The problem:
Translate the sentence "The scene of the vibrant marketplace ends with bleak architecture." from the painting description into Spanish.

Željko Hegedušić
The Grain Market in Mitrovica, 1935
oil on canvas
61, 5 × 47 cm
on the reverse: A Composition, circa 1935
61,5 × 46.5 cm
MG-1532
Željko Hegedušić’s The Grain Market in Mitrovica from 1935 indicates that his position within the context of Croatia’s interwar painting was divergent. Although in 1932 he started exhibiting regularly as a guest with the Earth Association of Artists, which was founded by his older brother Krsto, Željko did not share the association’s fundamental commitment to descriptiveness or their pursuit of social criticism. He followed the association’s fundamental concept of form and ideology in general, but what he strove for was a surrealist aesthetics inspired by the overall European legacy of Modernism. Although the grain market in Mitrovica was indeed a typical motif of the association, Željko Hegedušić painted it with a complex network of smeary brushstrokes rather than by using the association’s trademark style of simplified flat forms of local colours. The scene of the vibrant marketplace ends with bleak architecture. The surrealist inventory that Hegedušić only hinted at in his The Grain Market in Mitrovica completely takes over his A Composition on the reverse, which is an imaginary construction of body parts and machines, architecture, musical instruments and symbols.

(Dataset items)
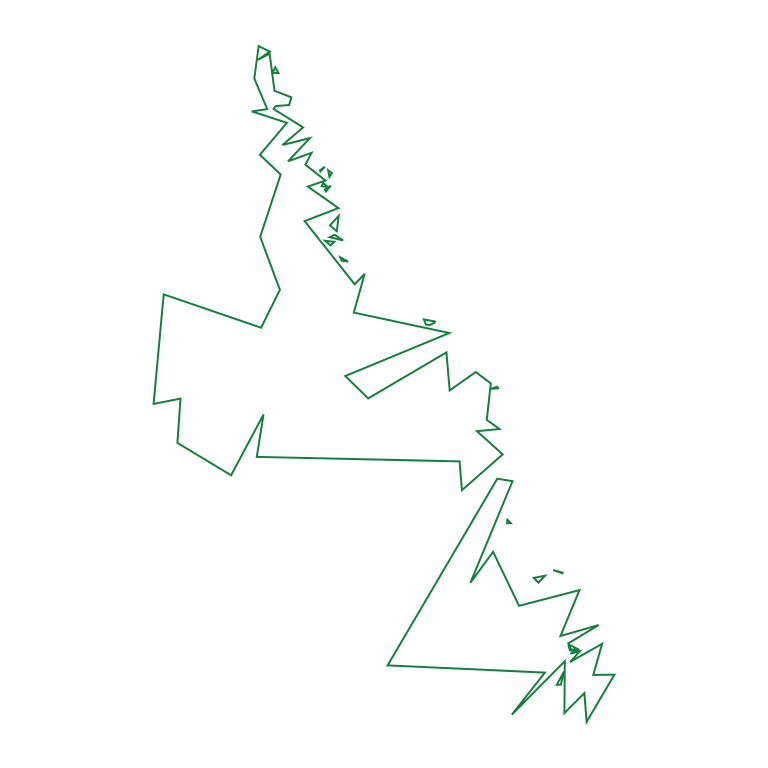 SVG path tracing the border of Newfoundland and Labrador
{"feature_id": "CAN-686", "entity_name": "Newfoundland and Labrador", "entity_type": "Province", "adm_level": 1, "iso_a3": "CAN", "parent_name": "Canada", "parent_adm1": "", "projection": "orthographic", "projection_center": [-58.847, 53.496], "detail": "medium", "context": "isolated", "style": "outline", "palette": "green", "viewbox_px": 768, "rotation_deg": 0, "n_neighbors": 0, "source": "natural_earth", "source_scale": "10m", "svg_char_len": 1860}
<svg xmlns="http://www.w3.org/2000/svg" viewBox="0 0 768 768"><path d="M258.7,46.1L269.7,51.6L258.0,59.8L269.6,53.6L274.5,90.8L291.3,97.3L289.2,105.0L275.5,106.1L273.6,109.0L303.1,127.4L282.5,145.0L309.9,138.1L288.0,161.3L311.6,152.8L305.4,164.7L325.4,180.5L307.9,186.6L338.4,208.1L304.6,221.1L354.7,284.3L364.7,273.8L353.8,312.6L449.3,333.0L345.3,376.0L368.2,398.4L446.4,352.4L449.7,390.4L475.7,372.0L490.8,383.4L486.8,419.9L499.5,429.0L477.0,431.2L502.7,454.4L461.9,490.2L459.6,461.4L256.8,456.9L263.5,414.5L231.1,475.3L177.4,442.9L180.5,398.6L153.6,403.9L163.7,294.4L261.1,327.7L279.9,289.8L260.2,236.8L280.7,174.5L259.9,154.8L286.9,122.8L251.8,111.4L267.2,109.1L254.3,78.4L258.7,46.1ZM614.4,674.7L586.6,721.9L584.4,693.1L564.4,713.1L564.8,661.2L511.8,714.7L544.9,672.6L387.6,665.4L497.3,478.7L512.5,481.2L470.4,582.8L493.1,551.8L519.0,605.8L579.5,590.1L560.5,636.0L598.7,625.0L568.9,643.0L568.6,646.1L570.0,650.5L578.1,651.1L570.1,653.7L579.9,651.3L570.0,662.0L602.1,643.8L593.3,674.9L614.4,674.7ZM330.0,225.4L338.7,215.8L336.8,231.2L330.0,225.4ZM423.9,319.4L435.0,321.5L434.6,322.6L429.9,325.0L426.0,324.7L423.9,319.4ZM562.4,573.3L553.1,570.1L562.6,572.6L562.4,573.3ZM568.8,644.5L579.5,650.0L571.0,649.4L568.8,644.5ZM340.2,257.3L348.1,261.6L341.7,260.7L340.2,257.3ZM334.6,234.8L343.1,240.4L329.7,237.2L334.6,234.8ZM538.5,582.6L533.7,577.9L545.1,575.7L538.5,582.6ZM323.2,182.7L327.6,187.0L321.7,186.2L323.2,182.7ZM334.4,241.8L330.5,245.4L325.2,240.8L334.4,241.8ZM275.3,67.3L278.4,73.0L272.4,72.9L275.3,67.3ZM330.7,185.6L326.0,191.5L324.7,189.8L330.7,185.6ZM324.9,166.7L320.4,171.4L320.1,170.3L324.9,166.7ZM329.4,176.9L328.2,170.3L331.9,173.2L329.4,176.9ZM564.0,671.5L560.8,684.7L556.8,684.8L564.0,671.5ZM490.9,388.8L497.3,386.8L498.0,388.3L490.9,388.8ZM507.5,519.8L510.7,523.1L507.0,523.2L507.5,519.8Z" fill="none" stroke="#15803d" stroke-width="2"/></svg>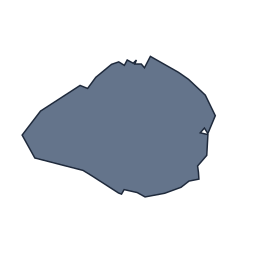 the district of Overton, Tennessee, United States of America, rotated 121°
{"feature_id": "52423323B37655039009426", "entity_name": "Overton", "entity_type": "district", "adm_level": 2, "iso_a3": "USA", "parent_name": "United States of America", "parent_adm1": "Tennessee", "projection": "albers", "projection_center": [-85.32, 36.342], "detail": "fine", "context": "isolated", "style": "filled", "palette": "slate", "viewbox_px": 256, "rotation_deg": 121, "n_neighbors": 0, "source": "geoboundaries", "source_scale": "gbopen_adm2", "svg_char_len": 603}
<svg xmlns="http://www.w3.org/2000/svg" viewBox="0 0 256 256"><g transform="rotate(121 128 128)"><path d="M129.7,44.8L124.7,48.8L110.9,46.4L92.5,56.1L94.9,63.6L88.7,62.5L91.6,56.7L72.5,59.5L60.0,78.7L55.1,101.3L54.3,113.6L55.1,145.7L67.9,144.9L66.3,149.6L69.7,155.1L65.4,155.8L69.8,156.9L70.1,163.7L76.2,163.4L76.1,170.0L81.9,174.9L101.1,181.7L114.9,183.0L116.2,191.0L158.5,211.7L188.6,215.1L201.7,192.4L187.5,144.7L187.6,134.2L188.6,102.7L188.0,99.5L182.8,99.6L178.6,86.9L178.3,77.9L165.0,62.9L151.5,52.0L142.1,48.4L135.3,40.9L129.7,44.8Z" fill="#64748b" stroke="#1e293b" stroke-width="1.5"/></g></svg>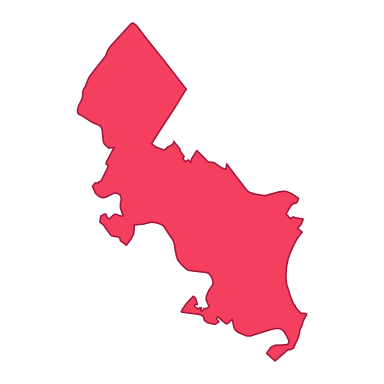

Output for this exercise:
La escena del animado mercado termina con una arquitectura sombría.